“We graduated from on top of a mountain!”
Graduating seniors from a high school in New Hampshire did more to celebrate their completion of high school than just a drive-by graduation with their friends, though they got that as well throughout this multiday event. Each student received their own private celebration with their loved ones from on top of a mountain.
The Kennett High School’s ski lift graduation at nearby Cranmore Mountain resort began with a scenic 10-minute ride to the top of the mountain where students found their diploma on a music stand and had their pictures taken at a podium with their guests. Next, the group meandered down a short path to a log hut for a second photoshoot.
“The backdrop there is just spectacular,” says Principal Kevin Carpenter. “But the best moment was when they rode back down the mountain because you can see everything, and it’s stunning. We couldn’t have scripted this any better. It was like everything just fell into place.”
Preparing a ski lift graduation
Once the site was chosen, planning graduation involved a core team of administrators convening every week and forming a larger group of students, parents, teachers and school board representatives to make sure every facet of the school had a voice.
School leaders first scouted the site in advance to put a preliminary plan in place and then again with photographers and videographers to build the logistics.
“Planning graduation was the biggest part of the process because we wanted to ensure we were following all of the health guidelines,” says Carpenter.

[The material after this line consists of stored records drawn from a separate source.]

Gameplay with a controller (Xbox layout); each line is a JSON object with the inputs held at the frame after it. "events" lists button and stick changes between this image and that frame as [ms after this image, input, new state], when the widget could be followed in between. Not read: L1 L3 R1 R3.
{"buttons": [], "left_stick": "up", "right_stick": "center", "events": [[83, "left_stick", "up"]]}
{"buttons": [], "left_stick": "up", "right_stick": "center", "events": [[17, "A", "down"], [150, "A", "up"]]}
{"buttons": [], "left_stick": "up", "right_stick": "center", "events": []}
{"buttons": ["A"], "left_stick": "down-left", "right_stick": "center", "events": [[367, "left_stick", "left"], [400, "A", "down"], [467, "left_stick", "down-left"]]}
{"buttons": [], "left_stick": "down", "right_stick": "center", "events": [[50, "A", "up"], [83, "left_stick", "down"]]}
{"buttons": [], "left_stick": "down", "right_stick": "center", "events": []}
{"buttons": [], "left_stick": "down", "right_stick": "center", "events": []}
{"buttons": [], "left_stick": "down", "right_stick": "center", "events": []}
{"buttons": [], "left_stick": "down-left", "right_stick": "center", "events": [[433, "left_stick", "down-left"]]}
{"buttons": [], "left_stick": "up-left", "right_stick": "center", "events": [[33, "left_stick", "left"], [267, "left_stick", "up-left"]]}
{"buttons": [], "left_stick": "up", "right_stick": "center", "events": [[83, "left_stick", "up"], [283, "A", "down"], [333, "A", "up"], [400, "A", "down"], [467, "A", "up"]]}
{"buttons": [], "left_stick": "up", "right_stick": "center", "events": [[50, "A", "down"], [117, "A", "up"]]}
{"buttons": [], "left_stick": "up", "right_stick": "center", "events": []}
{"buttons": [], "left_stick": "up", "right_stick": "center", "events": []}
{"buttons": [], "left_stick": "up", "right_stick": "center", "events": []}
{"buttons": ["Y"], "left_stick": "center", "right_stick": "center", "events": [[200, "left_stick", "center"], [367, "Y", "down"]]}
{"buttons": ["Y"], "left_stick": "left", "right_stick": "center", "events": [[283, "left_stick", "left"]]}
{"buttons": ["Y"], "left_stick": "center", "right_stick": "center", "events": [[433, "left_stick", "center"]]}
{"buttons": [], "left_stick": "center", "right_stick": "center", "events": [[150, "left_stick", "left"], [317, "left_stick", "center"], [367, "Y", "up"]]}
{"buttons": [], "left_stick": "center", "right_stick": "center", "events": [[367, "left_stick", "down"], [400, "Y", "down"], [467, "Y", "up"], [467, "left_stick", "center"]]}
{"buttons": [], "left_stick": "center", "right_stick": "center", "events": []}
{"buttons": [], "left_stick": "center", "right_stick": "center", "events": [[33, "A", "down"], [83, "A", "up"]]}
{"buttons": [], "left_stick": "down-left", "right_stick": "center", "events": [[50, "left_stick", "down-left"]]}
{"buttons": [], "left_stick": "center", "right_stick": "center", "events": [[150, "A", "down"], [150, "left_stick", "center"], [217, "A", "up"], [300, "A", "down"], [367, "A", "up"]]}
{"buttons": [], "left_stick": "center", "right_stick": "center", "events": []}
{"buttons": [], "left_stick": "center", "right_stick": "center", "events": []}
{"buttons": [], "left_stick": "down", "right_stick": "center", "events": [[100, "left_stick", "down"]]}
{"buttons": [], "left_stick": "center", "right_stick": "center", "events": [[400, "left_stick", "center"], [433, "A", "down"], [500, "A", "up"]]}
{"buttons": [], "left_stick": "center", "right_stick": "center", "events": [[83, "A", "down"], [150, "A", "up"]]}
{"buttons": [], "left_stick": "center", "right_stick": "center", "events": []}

This included allocating waivers in advance to students and contacting the department of education as well as the governor’s office.
Getting ready to ascend
On graduation day, students arrived at different times to keep the numbers down and stayed in their cars until 10 minutes prior to their time on the chair lift. Each group went up every two minutes.
“Students got to take up to four guests with them, and since these chairlifts carry four people, we separated them into groups of three and two in every other chair, never consecutively,” says Carpenter. “We had to have teachers volunteer to help make this happen.”
The sky’s the limit
The school stretched out the ceremony into a three-day event that began with publishing prerecorded videos of their graduation speeches and the scholarship awards on YouTube, which also aired on the local cable channel the night before the ski lift graduation.
On the third day, students rode in a caravan that started at the school and drove throughout the town. “That was the only time we put all of the kids together, so it was a nice way to finish,” says Carpenter.
“Not every community has a ski resort but every community has something to offer that will make graduation special,” he adds. “In fact, the kids didn’t feel like they were settling for this. Maybe we’ll rethink graduation going forward.”